What is required:
Give every line of text from all the entries below as a Markdown table with two columns, No. and Line, numbering the rows in order and skipping blank lines. Leave the pictures out.

Entries supplied:

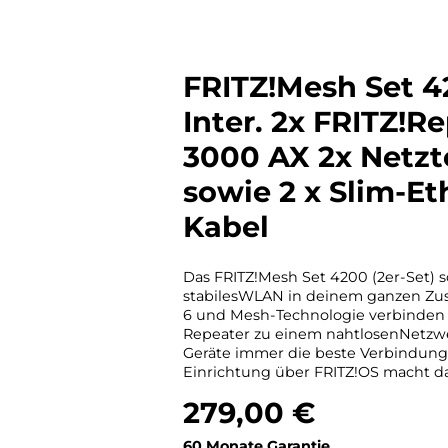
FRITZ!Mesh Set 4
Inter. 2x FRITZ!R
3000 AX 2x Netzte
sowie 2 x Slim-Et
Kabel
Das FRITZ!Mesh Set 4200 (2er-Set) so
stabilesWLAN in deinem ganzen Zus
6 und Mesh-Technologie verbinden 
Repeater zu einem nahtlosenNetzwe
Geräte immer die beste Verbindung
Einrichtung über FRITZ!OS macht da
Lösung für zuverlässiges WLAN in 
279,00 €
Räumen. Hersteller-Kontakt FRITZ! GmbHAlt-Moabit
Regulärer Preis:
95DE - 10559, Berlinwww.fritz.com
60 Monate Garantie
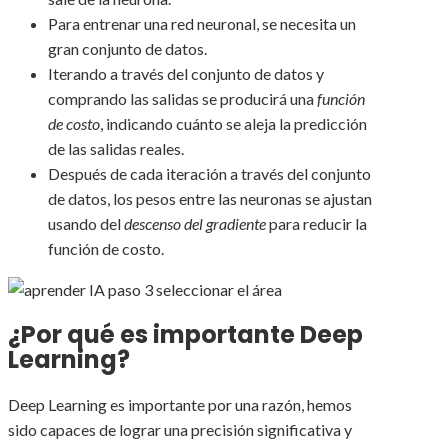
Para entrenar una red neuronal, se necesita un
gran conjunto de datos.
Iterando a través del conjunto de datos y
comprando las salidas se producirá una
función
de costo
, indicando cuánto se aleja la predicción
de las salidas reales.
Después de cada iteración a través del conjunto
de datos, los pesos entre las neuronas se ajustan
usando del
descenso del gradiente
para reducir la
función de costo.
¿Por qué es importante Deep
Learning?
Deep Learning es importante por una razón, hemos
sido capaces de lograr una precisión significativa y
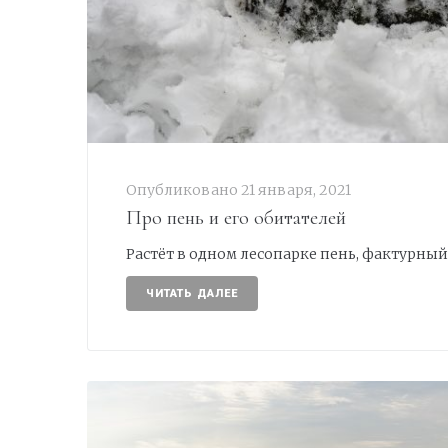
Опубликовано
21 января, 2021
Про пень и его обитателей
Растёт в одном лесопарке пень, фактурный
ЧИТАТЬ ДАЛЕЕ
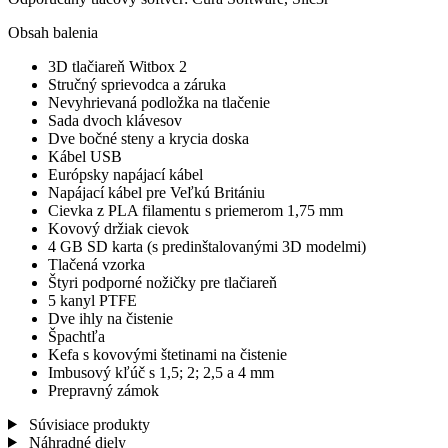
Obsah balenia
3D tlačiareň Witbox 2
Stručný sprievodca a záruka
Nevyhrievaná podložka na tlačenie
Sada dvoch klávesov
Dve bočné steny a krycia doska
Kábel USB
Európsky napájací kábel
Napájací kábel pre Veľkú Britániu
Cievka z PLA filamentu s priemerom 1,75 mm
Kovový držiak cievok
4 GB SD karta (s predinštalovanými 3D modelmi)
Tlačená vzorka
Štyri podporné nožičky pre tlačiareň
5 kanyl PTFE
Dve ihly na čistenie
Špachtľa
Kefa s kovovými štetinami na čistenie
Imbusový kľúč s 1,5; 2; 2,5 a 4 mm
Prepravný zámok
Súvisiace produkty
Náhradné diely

Solved exercise:
| No. | Line |
|---|---|
| 1 | FRITZ!Mesh Set 4 |
| 2 | Inter. 2x FRITZ!R |
| 3 | 3000 AX 2x Netzte |
| 4 | sowie 2 x Slim-Et |
| 5 | Kabel |
| 6 | Das FRITZ!Mesh Set 4200 (2er-Set) so |
| 7 | stabilesWLAN in deinem ganzen Zus |
| 8 | 6 und Mesh-Technologie verbinden  |
| 9 | Repeater zu einem nahtlosenNetzwe |
| 10 | Geräte immer die beste Verbindung |
| 11 | Einrichtung über FRITZ!OS macht da |
| 12 | Lösung für zuverlässiges WLAN in  |
| 13 | 279,00 € |
| 14 | Räumen. Hersteller-Kontakt FRITZ! GmbHAlt-Moabit |
| 15 | Regulärer Preis: |
| 16 | 95DE - 10559, Berlinwww.fritz.com |
| 17 | 60 Monate Garantie |
| 18 | Para entrenar una red neuronal, se necesita un |
| 19 | gran conjunto de datos. |
| 20 | Iterando a través del conjunto de datos y |
| 21 | comprando las salidas se producirá una |
| 22 | función |
| 23 | de costo |
| 24 | , indicando cuánto se aleja la predicción |
| 25 | de las salidas reales. |
| 26 | Después de cada iteración a través del conjunto |
| 27 | de datos, los pesos entre las neuronas se ajustan |
| 28 | usando del |
| 29 | descenso del gradiente |
| 30 | para reducir la |
| 31 | función de costo. |
| 32 | ¿Por qué es importante Deep |
| 33 | Learning? |
| 34 | Deep Learning es importante por una razón, hemos |
| 35 | sido capaces de lograr una precisión significativa y |
| 36 | Опубликовано |
| 37 | 21 января, 2021 |
| 38 | Про пень и его обитателей |
| 39 | Растёт в одном лесопарке пень, фактурный |
| 40 | ЧИТАТЬ ДАЛЕЕ |
| 41 | Obsah balenia |
| 42 | 3D tlačiareň Witbox 2 |
| 43 | Stručný sprievodca a záruka |
| 44 | Nevyhrievaná podložka na tlačenie |
| 45 | Sada dvoch klávesov |
| 46 | Dve bočné steny a krycia doska |
| 47 | Kábel USB |
| 48 | Európsky napájací kábel |
| 49 | Napájací kábel pre Veľkú Britániu |
| 50 | Cievka z PLA filamentu s priemerom 1,75 mm |
| 51 | Kovový držiak cievok |
| 52 | 4 GB SD karta (s predinštalovanými 3D modelmi) |
| 53 | Tlačená vzorka |
| 54 | Štyri podporné nožičky pre tlačiareň |
| 55 | 5 kanyl PTFE |
| 56 | Dve ihly na čistenie |
| 57 | Špachtľa |
| 58 | Kefa s kovovými štetinami na čistenie |
| 59 | Imbusový kľúč s 1,5; 2; 2,5 a 4 mm |
| 60 | Prepravný zámok |
| 61 | Súvisiace produkty |
| 62 | Náhradné diely |